Florencio Molina Campos (birth name, Florencio de los Ángeles Molina Campos, August 21, 1891 – November 16, 1959) was an Argentine illustrator and a painter known by his typical traditional scenes of the Pampa. His work represents gauchesco scenes with a bit of humor.

Biography
Molina Campos was born in Buenos Aires. His first exhibition was at the Central Hall of the Argentine Rural Society, in 1926. Marcelo Torcuato de Alvear, the President of Argentina at that time, named him art teacher of the "Colegio Nacional Avellaneda" after seeing the exhibition.

In 1930, the Alpargatas company, makers of espadrilles, under the supervision of engineer Luis Pastorino, commissioned 12 illustrations (using gouache technique) from him for their 1931 calendar. These were so successful that Molina Campos continued to provide the drawings for the next 12 years. In 1942 he exhibited at the Modern Art Museum of San Francisco, which following the exhibition toured the United States. In 1956 he had an exhibition at the Witcomb Gallery in Buenos Aires.

In the late 1940s until the mid-1950s he was engaged as a creative artist consulting for the studio of his long-time friend Walt Disney. Together during their trips to Bariloche they worked on the creation of characters for the 1942 animated film, Bambi. His contribution to the film can be recognized in the style of the animals and trees in the film that reproduces the wild life of Victoria Island on Nahuel Huapi Lake, in Argentina's Patagonia.

Document images with their source code
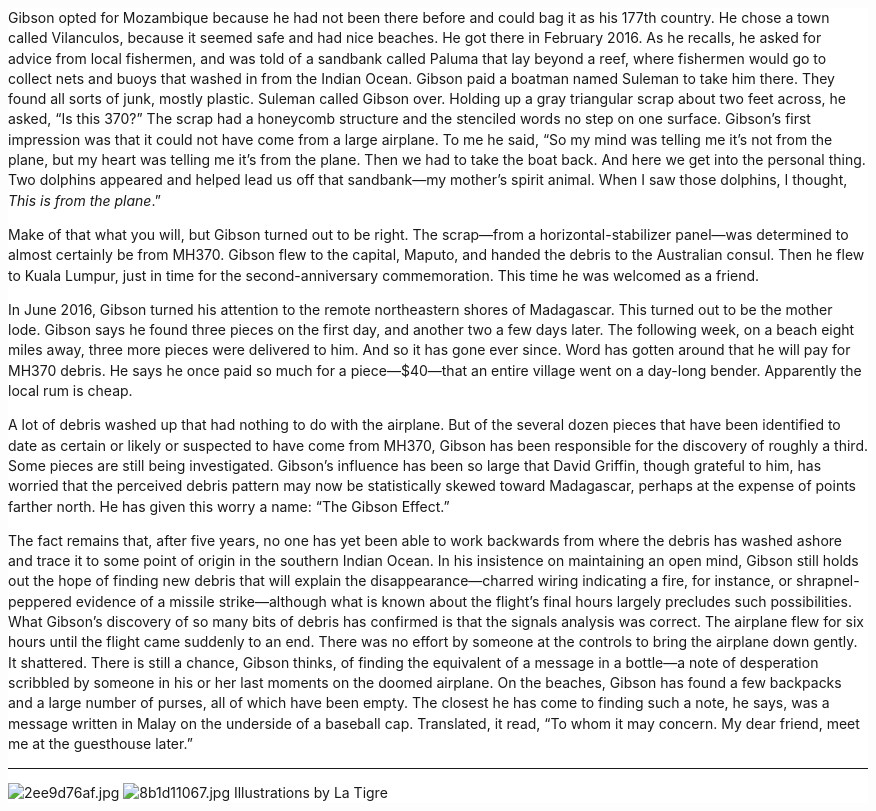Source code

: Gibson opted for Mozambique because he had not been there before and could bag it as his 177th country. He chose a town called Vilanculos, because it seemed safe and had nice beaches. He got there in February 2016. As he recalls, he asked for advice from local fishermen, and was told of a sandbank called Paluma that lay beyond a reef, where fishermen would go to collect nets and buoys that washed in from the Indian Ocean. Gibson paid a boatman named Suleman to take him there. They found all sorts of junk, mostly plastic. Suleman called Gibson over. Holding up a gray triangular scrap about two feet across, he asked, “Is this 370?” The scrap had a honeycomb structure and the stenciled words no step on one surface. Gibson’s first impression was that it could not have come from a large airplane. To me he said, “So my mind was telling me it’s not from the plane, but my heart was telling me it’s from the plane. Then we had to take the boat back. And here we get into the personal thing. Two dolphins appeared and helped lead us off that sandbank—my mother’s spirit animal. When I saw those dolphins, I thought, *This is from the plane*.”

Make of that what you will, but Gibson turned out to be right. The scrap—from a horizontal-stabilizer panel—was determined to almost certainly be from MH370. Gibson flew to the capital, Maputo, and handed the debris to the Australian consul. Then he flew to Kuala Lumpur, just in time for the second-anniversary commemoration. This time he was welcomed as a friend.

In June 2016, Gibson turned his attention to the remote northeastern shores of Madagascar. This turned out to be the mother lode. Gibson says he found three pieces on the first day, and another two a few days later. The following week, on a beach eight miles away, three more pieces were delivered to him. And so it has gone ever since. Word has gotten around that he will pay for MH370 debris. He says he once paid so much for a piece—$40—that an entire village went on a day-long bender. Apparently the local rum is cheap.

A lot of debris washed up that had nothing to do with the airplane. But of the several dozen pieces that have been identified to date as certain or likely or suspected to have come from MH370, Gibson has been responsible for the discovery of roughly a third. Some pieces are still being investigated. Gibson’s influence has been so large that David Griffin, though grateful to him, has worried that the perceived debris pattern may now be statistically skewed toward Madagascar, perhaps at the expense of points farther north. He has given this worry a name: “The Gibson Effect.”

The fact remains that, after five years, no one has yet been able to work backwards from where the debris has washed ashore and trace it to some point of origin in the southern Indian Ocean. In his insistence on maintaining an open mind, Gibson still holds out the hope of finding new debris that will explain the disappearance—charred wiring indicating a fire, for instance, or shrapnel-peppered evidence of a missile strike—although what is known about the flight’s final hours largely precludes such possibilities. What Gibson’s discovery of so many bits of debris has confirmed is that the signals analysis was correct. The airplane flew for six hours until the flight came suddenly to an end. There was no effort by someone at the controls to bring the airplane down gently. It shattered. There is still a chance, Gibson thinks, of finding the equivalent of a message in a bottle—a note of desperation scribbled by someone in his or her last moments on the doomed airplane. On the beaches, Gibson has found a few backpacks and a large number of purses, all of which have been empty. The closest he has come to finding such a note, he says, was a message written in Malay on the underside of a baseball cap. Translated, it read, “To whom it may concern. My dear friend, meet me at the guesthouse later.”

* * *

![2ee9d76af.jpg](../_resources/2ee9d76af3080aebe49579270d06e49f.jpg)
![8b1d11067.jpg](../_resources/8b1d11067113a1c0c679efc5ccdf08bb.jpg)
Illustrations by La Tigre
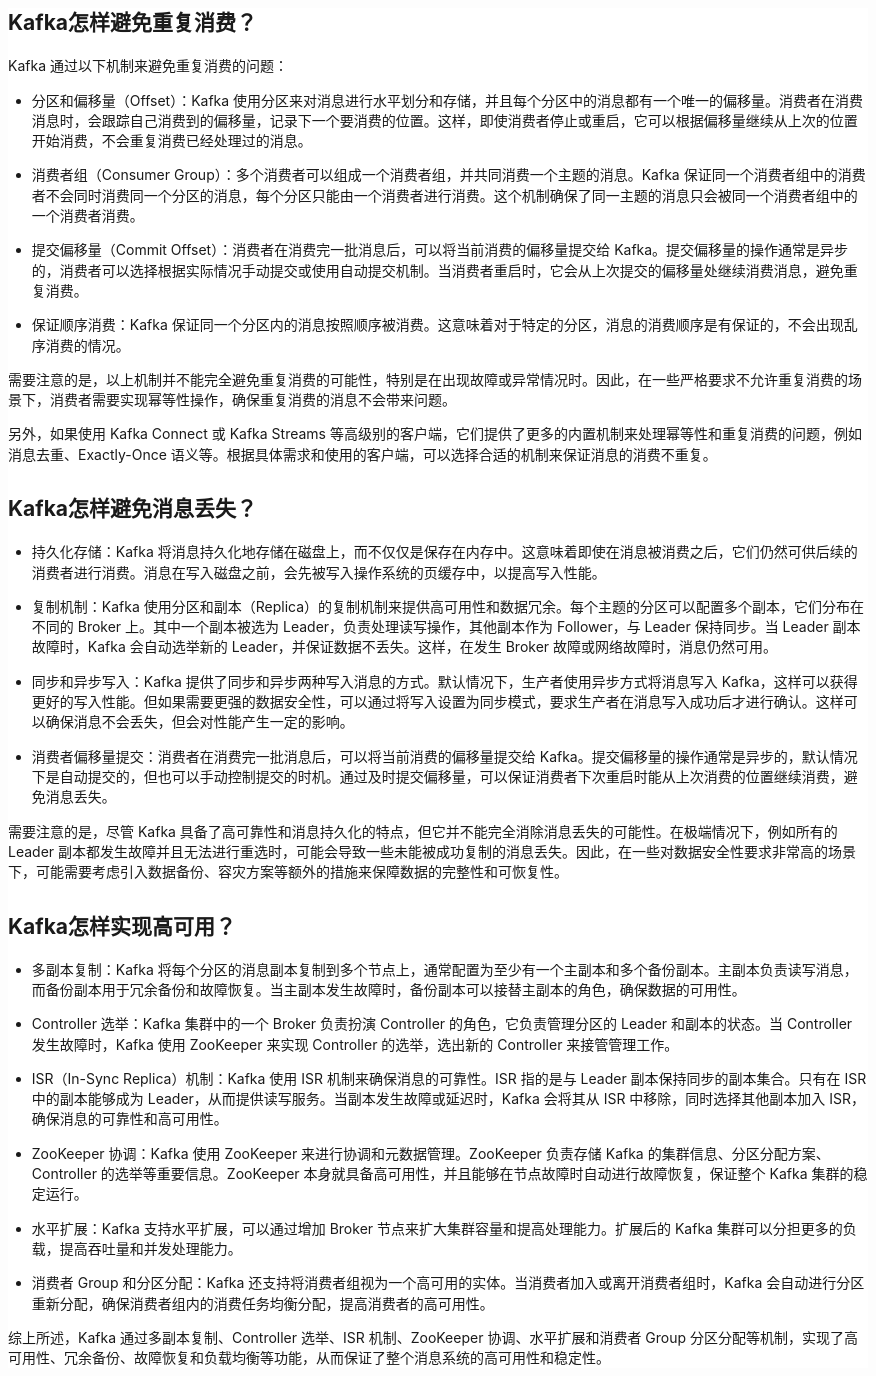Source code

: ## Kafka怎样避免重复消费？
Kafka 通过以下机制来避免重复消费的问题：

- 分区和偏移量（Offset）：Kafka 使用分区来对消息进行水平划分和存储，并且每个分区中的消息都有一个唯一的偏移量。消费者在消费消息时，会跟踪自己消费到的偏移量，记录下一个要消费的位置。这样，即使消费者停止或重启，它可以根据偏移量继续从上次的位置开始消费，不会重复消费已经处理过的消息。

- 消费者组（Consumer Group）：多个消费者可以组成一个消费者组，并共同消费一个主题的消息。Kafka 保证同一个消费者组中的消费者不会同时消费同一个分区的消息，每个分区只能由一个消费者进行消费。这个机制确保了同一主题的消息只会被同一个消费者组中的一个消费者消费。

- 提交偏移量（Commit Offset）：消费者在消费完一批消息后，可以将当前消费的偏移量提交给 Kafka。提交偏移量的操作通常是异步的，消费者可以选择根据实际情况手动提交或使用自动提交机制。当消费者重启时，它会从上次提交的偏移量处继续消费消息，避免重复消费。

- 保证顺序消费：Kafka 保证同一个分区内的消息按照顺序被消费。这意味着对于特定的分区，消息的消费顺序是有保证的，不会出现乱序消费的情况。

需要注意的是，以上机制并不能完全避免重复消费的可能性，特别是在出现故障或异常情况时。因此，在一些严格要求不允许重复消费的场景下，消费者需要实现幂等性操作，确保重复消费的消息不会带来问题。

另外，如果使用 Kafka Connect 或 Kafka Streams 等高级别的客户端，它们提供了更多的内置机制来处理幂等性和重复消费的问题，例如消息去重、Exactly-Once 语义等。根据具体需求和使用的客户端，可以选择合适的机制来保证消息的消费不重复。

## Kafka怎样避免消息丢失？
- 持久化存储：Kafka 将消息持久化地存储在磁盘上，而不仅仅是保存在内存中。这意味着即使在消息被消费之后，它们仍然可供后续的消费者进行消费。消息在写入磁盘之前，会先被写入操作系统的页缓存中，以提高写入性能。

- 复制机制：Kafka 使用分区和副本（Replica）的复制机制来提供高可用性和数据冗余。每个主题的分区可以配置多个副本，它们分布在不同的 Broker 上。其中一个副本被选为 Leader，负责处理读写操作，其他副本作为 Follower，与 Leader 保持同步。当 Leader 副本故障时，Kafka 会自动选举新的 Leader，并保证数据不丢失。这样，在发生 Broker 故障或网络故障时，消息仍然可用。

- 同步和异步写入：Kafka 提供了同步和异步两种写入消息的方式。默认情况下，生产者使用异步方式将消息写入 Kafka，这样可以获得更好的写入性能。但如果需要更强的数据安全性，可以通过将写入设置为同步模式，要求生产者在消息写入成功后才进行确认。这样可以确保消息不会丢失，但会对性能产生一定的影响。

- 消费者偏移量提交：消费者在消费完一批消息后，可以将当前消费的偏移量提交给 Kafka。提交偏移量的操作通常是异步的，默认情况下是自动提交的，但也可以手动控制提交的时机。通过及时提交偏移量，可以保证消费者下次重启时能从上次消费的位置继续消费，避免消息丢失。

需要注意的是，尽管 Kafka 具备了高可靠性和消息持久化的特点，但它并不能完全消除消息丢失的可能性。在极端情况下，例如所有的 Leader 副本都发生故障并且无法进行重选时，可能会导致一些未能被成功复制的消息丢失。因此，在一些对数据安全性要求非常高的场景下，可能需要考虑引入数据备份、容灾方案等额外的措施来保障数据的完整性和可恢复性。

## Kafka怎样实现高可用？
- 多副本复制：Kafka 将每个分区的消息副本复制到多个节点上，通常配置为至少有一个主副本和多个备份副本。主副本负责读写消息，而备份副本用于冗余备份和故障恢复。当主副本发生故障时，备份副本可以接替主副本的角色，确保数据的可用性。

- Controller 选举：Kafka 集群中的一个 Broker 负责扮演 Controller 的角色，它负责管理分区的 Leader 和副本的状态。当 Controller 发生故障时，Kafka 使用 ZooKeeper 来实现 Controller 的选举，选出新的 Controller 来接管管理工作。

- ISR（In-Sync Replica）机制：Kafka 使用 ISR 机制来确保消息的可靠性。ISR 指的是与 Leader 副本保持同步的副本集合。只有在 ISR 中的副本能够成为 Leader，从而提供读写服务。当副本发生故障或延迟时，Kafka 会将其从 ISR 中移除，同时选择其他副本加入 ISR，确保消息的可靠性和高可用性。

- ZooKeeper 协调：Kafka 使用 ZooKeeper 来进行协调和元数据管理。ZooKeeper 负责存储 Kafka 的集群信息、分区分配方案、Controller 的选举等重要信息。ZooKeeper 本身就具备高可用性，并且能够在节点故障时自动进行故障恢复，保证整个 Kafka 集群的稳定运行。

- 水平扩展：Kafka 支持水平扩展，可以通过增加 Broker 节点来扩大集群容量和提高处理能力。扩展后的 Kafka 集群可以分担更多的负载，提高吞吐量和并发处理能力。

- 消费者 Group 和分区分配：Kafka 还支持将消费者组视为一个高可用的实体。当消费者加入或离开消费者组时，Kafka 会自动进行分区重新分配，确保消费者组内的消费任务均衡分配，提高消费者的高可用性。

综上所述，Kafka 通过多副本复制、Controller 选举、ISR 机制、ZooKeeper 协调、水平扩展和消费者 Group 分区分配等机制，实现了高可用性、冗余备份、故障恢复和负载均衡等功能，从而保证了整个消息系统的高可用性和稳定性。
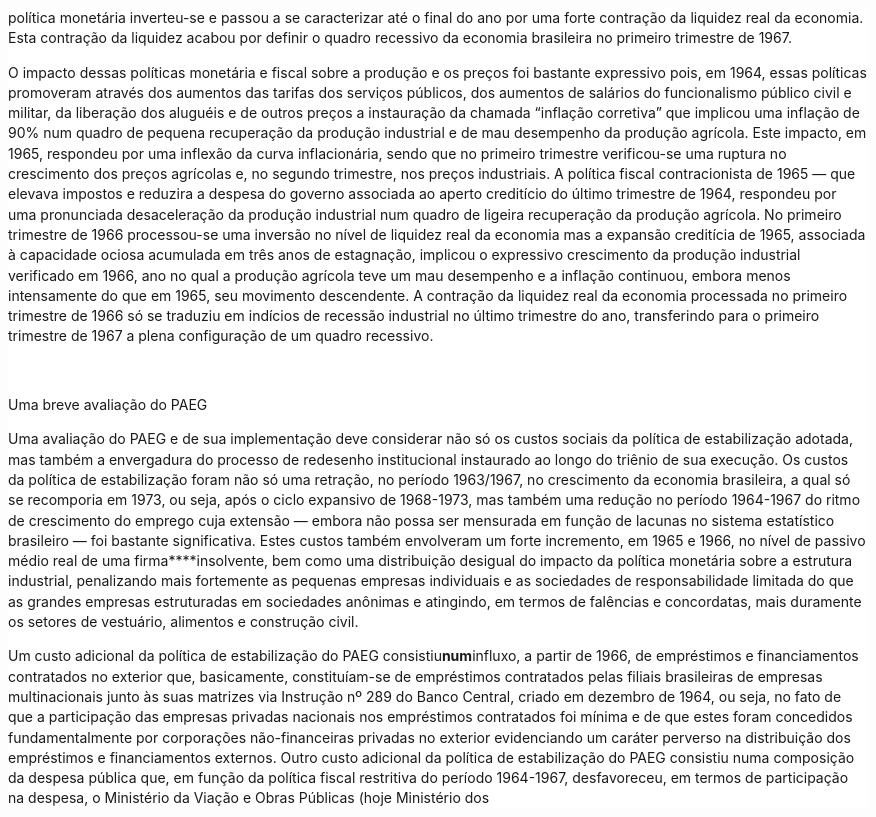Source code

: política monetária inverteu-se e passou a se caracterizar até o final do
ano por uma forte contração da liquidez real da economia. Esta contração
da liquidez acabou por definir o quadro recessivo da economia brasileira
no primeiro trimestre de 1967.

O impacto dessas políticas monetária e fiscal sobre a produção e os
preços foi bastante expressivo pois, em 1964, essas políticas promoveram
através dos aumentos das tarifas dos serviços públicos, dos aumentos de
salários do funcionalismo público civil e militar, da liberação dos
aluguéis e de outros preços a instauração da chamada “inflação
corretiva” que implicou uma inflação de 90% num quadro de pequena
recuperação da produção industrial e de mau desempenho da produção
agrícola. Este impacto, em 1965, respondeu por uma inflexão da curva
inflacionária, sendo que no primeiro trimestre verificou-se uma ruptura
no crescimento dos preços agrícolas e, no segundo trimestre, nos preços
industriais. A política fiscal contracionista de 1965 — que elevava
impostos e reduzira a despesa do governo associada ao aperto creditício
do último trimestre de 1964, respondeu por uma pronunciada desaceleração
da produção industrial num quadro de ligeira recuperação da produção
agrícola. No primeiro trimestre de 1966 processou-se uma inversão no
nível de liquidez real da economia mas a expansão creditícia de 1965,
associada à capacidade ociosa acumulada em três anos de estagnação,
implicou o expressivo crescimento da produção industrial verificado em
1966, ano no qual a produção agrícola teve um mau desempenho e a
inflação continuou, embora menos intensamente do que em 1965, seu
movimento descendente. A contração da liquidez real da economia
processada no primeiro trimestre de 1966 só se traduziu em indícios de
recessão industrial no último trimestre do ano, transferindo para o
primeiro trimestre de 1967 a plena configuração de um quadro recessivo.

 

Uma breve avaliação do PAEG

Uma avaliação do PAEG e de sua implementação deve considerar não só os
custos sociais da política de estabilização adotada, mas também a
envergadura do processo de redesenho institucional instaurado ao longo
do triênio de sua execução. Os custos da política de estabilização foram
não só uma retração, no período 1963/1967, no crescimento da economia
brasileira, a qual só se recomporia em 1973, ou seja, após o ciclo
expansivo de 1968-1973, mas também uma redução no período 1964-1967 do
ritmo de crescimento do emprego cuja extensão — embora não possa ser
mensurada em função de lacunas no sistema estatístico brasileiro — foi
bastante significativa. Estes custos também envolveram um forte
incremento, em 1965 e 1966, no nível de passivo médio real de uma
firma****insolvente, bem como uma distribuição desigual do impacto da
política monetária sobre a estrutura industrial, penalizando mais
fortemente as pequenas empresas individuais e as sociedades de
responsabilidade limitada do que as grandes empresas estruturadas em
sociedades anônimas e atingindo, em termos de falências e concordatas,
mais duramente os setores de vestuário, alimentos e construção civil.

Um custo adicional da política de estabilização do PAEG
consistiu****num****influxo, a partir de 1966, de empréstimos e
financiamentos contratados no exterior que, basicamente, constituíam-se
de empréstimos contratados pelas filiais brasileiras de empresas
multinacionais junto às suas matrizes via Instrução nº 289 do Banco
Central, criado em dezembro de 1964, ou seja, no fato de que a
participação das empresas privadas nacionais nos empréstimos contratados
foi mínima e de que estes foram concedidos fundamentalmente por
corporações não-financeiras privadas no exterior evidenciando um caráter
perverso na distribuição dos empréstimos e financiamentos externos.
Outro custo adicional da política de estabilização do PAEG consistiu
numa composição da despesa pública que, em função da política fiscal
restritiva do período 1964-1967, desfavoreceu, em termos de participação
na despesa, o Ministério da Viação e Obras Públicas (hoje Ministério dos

JOB ITEM:
Rewrite the Florencio Molina Campos text between "Florencio Molina Campos" and "bit of humor.", inclusive, putting "cartoonist" in place of "illustrator".

ANSWER BELOW:
Florencio Molina Campos (birth name, Florencio de los Ángeles Molina Campos, August 21, 1891 – November 16, 1959) was an Argentine cartoonist and a painter known by his typical traditional scenes of the Pampa. His work represents gauchesco scenes with a bit of humor.